During the rollout of Planetary Fleet One's three Saturn Vs at Kennedy Space Center, five people with press badges attempt to destroy the rockets with guns and bombs, but are restrained by reporters and security. Shortly before the launch, the Soviets send a crewed spacecraft toward the Moon from their orbiting space station. A protest in the VIP viewing section on the day of the launch turns violent when a mob attacks the President and vice-president; they are unhurt, but Clete O'Donnell, leading the demonstration, is killed by his own bomb. Launching successfully, Planetary Fleet One heads to the Moon for a test phase prior to departure for Mars. Although the spacecraft is not armed, all four astronauts bring guns in their personal packs.

Shortly after Planetary Fleet One enters lunar orbit, the crew sights the Soviet spacecraft in orbit with them. With no proof that the Soviets' intentions are hostile, the President and NASA instruct the crew to continue their flight plan. While testing the Marsrover on the lunar surface, Trasker and Balkis lose power and communication with Houston and their crewmates in orbit. A Russian cosmonaut approaches them and extends his hand as though in friendship. Instinctively aware that the cosmonaut means Trasker harm, Balkis tackles him, and the cosmonaut slashes the leg of Balkis's spacesuit with a switchblade. Trasker kills the cosmonaut with a hatchet and disables the device cutting off their power, but Balkis's foot is caught in a crevasse between two rocks, and Trasker cannot free him. Telling Trasker he loves him, Balkis dies. Meanwhile, the Soviet ship in orbit is approaching Planetary Fleet One. Halleck, aware of Trasker's affair with his wife, tries to force Weickert at gunpoint to let him make the burn to take them out of orbit and leave Trasker to die. The two astronauts shoot each other; Halleck is killed, and Weickert ejects Halleck's body into space. Leaving Balkis's body on the surface, Trasker rejoins Weickert in orbit and rams the Soviet ship, sending it spinning into a fatal solar orbit. Trasker gets himself and the severely wounded Weickert back to the American space station in Earth's orbit.

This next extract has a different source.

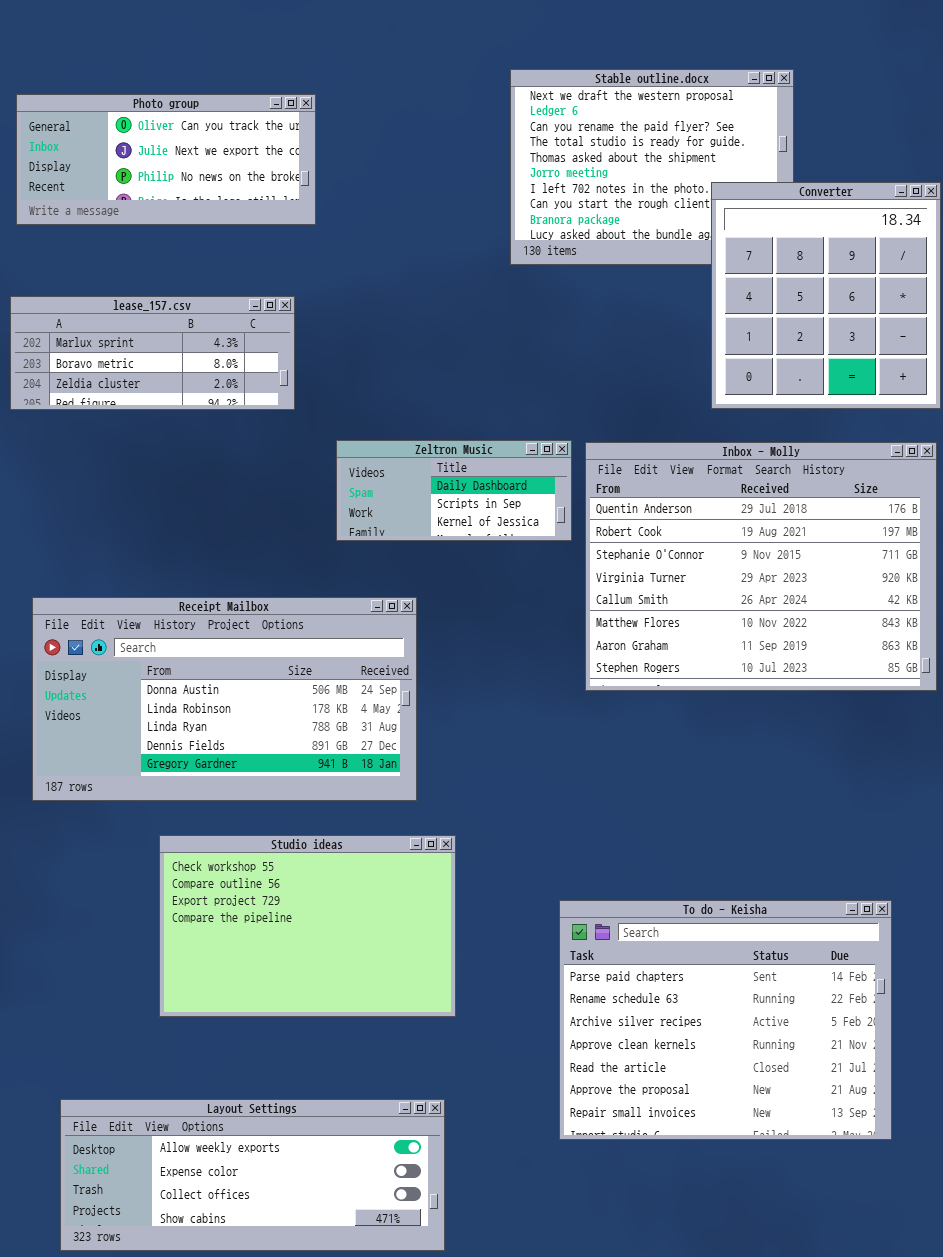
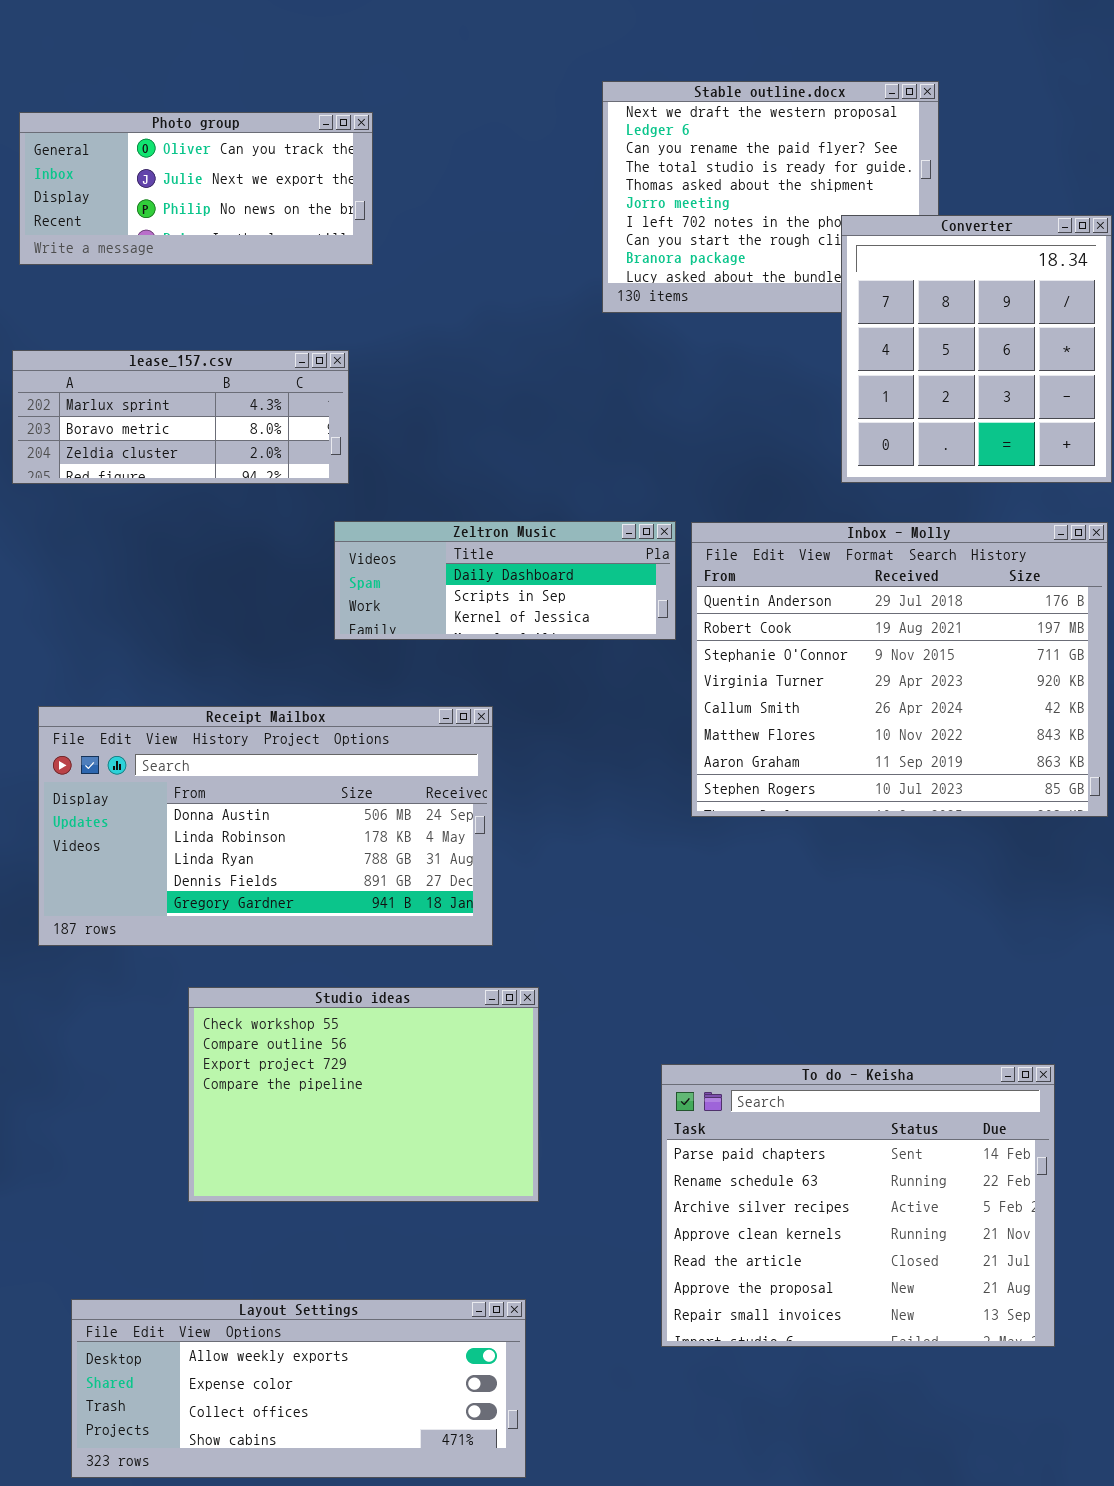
Zeltron Music: [336,440,572,541] -> [334,521,676,640], resized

Back on Earth, a congressional investigation into Planetary Fleet One begins. The President urges Trasker to downplay the Soviet role in the tragedy to avoid international tension, implying that he will be given command of the next Mars flight if he does so. Trasker and Weickert testify before the congressional commission, where hostile questioning by Senator Kenny Williams, an enemy of the space program, forces Trasker to reveal the truth so as not to lie under oath; only Halleck's role remains concealed. The President still offers Trasker command of Planetary Fleet Two, but Trasker refuses unless the mission can be armed. With the President about to offer another astronaut command, nearly the entire astronaut corps releases a statement that they will not participate in any further missions unless Trasker commands the mission and the spacecraft is armed. The President relents, and Planetary Fleet Two launches for Mars commanded by Trasker. The Soviet space program launches its own mission to Mars on the same day.

==Reception==
While this book was a bestseller, it was panned by book reviewers. Kirkus Reviews commented that The Throne of Saturn was so heavy that "you may have to read it on the floor" and that Halleck "behaves like a total fruitcake throughout". The Victoria Advocate said that "Drury's political blinkers diminish what might have been the first authoritative novel of the space age." Copley News Service commented that "Drury has overwhelmingly documented and sometimes overdocumented the technical phases of Piffy One's training flight." A copy of The Throne of Saturn was on Richard Nixon's desk when he resigned the Presidency in 1974.